Lyrical ballad in the face of decimation; Film Review: Perfect Sense

Perfect_Sense Sometimes a film struck us as a bolt of lightning. It is hard to discern what makes these films special: perhaps a few strong performances, perhaps the eloquent script, perhaps a director who almost inadvertently produced a magnum opus. The film Perfect Sense is the summation of all of them and perhaps even more.

The story is set in the present or near future when an epidemic of an unnamed disease starts to spread rapidly yet silently through the entire populace of the world: thus turning into pandemic. Eva Green, playing one of the protagonists, an epidemiologist, can do nothing but watch silently that the world immersing into senselessness. An emotional catharsis of any kind followed by loss of a particular sensory perception is the form of the disease: the smell is the first sense to go followed by an abrupt feat of grief. The disease seemed innocuous enough not be taken seriously: but the other senses soon follow. Next to go is taste followed by an attack of manic guilt and gluttony; then hearing followed by an impulse of hate speech and violent behaviour. And at the finality of the film the vision is to depart, leaving the screen dark, with the two protagonists seeking each other, finding each other, ending up in each others arms. The portrayal of human struggle to continuously cope up with the gradually befalling annihilation is so magnificent that it leaves one breathless. Ewan McGregor, cast in the part of a cook, trying to find the way to come in terms with his personal demons as well as the new professional crisis performed superbly.
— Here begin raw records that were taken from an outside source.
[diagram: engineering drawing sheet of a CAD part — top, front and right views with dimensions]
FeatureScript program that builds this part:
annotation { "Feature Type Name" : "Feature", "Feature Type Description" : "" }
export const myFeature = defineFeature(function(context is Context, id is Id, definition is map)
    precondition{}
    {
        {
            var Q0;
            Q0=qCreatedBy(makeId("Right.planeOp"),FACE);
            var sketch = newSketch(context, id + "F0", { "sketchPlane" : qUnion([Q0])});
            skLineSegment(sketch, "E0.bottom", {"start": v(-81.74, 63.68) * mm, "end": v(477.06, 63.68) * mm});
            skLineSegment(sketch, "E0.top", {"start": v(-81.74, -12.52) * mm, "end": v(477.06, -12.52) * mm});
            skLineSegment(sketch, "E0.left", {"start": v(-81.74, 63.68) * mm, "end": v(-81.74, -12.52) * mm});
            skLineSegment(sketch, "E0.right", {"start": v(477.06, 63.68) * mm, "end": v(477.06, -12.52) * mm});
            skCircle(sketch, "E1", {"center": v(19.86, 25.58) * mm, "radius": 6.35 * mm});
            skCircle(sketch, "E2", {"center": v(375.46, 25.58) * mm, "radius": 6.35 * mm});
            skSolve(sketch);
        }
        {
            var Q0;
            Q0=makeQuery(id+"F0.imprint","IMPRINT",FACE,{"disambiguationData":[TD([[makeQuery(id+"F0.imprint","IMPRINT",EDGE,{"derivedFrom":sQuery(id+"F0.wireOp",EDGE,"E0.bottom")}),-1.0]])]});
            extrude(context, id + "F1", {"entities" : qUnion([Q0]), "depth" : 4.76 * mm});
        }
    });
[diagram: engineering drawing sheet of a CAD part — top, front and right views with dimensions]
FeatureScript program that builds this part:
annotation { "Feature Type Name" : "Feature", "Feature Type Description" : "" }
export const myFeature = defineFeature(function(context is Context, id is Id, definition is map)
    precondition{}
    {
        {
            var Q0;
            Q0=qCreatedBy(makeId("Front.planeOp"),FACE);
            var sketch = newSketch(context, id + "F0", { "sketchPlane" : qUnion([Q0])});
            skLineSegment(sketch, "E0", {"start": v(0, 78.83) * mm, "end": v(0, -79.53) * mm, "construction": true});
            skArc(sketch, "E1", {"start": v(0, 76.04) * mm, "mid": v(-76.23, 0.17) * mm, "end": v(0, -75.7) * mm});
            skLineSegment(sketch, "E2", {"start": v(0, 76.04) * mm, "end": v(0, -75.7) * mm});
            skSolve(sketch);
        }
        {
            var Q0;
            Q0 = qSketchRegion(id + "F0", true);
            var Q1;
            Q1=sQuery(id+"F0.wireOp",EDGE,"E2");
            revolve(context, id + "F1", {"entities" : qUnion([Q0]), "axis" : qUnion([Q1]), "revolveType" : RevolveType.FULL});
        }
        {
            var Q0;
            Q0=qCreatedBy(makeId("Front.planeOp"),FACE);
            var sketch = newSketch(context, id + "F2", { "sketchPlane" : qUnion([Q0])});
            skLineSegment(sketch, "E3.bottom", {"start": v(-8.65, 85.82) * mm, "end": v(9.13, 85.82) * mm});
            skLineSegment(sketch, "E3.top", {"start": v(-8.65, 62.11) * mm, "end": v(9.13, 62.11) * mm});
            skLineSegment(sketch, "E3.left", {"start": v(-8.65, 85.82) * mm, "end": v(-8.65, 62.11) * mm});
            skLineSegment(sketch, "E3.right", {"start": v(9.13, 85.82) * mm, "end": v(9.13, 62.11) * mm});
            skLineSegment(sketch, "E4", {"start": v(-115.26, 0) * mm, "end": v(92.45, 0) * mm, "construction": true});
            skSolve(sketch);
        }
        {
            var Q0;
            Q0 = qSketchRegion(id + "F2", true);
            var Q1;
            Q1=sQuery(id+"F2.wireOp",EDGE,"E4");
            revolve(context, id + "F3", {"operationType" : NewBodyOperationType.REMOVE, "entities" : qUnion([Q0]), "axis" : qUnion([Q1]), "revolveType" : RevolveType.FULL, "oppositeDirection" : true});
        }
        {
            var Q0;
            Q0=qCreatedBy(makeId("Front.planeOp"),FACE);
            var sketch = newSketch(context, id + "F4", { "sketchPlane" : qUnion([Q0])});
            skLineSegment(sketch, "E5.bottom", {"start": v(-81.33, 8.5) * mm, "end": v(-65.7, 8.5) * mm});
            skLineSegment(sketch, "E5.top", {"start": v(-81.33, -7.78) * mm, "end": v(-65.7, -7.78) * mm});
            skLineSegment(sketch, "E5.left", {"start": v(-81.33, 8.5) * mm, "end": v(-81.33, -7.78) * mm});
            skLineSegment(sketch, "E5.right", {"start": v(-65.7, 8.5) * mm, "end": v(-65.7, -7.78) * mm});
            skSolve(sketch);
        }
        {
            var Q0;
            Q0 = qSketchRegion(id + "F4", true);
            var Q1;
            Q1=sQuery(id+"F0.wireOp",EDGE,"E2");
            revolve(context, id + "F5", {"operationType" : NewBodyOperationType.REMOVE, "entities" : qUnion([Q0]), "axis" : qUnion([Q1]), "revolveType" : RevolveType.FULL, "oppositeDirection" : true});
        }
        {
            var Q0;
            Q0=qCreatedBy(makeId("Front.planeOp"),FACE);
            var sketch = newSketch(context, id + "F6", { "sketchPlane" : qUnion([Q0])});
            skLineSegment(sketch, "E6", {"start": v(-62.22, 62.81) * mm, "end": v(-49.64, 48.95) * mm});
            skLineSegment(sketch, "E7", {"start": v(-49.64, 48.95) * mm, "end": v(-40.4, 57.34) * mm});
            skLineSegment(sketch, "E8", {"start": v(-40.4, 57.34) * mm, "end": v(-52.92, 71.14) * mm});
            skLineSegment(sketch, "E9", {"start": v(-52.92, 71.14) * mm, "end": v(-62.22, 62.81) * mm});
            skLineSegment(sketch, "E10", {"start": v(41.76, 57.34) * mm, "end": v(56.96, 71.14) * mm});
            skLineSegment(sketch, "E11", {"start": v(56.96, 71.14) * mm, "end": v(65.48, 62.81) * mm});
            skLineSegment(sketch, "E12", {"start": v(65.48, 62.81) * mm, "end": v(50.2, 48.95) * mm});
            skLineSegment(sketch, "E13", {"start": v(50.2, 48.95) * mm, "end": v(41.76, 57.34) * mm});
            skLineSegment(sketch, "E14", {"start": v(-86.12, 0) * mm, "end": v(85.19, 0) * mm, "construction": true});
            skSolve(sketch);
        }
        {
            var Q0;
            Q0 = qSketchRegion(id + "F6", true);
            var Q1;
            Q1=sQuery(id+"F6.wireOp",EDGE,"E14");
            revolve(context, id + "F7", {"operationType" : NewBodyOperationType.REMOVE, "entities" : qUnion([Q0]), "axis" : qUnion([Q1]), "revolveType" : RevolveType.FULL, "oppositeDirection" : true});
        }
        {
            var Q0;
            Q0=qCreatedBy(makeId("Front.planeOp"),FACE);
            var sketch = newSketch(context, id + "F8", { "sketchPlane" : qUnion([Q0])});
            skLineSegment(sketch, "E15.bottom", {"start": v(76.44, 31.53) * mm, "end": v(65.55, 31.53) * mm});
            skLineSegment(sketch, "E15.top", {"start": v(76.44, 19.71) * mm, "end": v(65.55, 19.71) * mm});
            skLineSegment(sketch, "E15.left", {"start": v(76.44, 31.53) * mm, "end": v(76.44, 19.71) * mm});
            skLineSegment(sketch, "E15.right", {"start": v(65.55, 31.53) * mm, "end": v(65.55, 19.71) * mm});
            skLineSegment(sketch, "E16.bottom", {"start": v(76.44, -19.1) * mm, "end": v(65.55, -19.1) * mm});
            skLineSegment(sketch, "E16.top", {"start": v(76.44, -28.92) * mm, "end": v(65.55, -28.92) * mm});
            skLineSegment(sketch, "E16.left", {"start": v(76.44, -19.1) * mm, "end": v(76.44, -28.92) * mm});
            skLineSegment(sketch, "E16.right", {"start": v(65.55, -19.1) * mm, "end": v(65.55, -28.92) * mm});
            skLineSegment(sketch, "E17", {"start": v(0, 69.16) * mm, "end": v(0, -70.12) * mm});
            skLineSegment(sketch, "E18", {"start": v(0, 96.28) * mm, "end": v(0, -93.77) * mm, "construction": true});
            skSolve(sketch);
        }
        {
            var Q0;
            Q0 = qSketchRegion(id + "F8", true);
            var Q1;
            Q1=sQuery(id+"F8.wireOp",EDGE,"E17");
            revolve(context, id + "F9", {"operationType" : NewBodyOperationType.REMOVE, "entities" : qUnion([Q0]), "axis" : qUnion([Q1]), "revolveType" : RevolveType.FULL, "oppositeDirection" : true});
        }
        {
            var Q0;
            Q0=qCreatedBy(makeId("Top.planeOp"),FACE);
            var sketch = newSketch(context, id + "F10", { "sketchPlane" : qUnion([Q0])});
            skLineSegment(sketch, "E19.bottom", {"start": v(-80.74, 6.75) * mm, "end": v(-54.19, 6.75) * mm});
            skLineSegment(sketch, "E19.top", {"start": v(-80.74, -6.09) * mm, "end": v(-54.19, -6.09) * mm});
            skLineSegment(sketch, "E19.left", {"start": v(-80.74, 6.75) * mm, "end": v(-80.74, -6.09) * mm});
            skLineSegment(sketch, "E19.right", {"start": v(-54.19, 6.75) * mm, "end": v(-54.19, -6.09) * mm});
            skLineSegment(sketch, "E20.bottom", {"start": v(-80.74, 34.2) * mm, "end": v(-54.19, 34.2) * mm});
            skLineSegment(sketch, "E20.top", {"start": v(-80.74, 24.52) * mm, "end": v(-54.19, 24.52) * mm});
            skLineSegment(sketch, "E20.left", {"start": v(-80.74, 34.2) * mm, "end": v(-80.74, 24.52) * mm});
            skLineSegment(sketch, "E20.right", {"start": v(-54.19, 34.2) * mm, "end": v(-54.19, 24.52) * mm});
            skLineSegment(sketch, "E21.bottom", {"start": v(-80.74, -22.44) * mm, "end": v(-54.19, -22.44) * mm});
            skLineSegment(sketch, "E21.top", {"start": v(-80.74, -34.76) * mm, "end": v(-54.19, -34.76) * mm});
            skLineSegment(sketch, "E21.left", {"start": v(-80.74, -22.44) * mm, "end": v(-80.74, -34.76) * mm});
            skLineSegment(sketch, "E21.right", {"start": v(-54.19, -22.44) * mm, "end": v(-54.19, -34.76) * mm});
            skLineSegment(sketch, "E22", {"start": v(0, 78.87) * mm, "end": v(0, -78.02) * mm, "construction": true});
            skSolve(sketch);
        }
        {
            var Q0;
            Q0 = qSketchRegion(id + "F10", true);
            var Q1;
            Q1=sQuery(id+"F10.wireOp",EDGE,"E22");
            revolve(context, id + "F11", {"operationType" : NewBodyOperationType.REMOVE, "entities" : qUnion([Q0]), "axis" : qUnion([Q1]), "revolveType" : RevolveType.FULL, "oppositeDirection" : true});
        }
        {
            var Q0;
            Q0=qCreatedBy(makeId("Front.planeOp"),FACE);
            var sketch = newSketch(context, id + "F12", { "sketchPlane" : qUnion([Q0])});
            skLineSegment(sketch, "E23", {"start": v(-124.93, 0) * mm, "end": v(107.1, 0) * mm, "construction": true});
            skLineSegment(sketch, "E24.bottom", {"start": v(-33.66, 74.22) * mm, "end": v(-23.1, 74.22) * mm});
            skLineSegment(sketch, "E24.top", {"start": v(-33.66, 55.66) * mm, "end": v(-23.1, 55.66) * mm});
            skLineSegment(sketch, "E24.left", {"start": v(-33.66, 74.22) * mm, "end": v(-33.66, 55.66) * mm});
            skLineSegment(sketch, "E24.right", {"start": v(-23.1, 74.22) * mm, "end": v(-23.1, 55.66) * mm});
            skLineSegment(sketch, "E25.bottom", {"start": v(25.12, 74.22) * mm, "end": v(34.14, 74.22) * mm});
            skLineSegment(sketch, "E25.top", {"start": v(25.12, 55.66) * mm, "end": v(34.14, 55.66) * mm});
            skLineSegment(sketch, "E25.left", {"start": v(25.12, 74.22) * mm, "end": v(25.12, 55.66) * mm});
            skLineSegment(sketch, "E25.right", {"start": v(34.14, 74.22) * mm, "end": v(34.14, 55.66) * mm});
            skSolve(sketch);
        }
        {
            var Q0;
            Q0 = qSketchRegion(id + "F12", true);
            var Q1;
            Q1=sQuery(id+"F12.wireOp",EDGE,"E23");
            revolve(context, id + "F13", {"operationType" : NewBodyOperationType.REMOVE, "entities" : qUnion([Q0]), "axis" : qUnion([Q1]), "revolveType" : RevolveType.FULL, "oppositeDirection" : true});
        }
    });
Eva Green, in her usual withdrawn way, sets another strong performance of the likes of the films such as ‘Crack’ or ‘Womb’. Her husky voice, taking the viewers through the events on voice-over, mingled with a great back-ground score brings the mood the director wanted to depict: the sense of fatalism.

In fact the entire film, with the unlikelihood of a sci-fi movie, is actually dipped into the Christian myth of sin and sense of guilt, trying to evade the demons, personal, multitudinous and otherwise and failing, and accepting finally, succumbing in a fatalistic way, finding love and self and an immense joy of being alive. The film, even under the hood of its fatalistic overture, celebrates life and that will keep it memorable for a long time.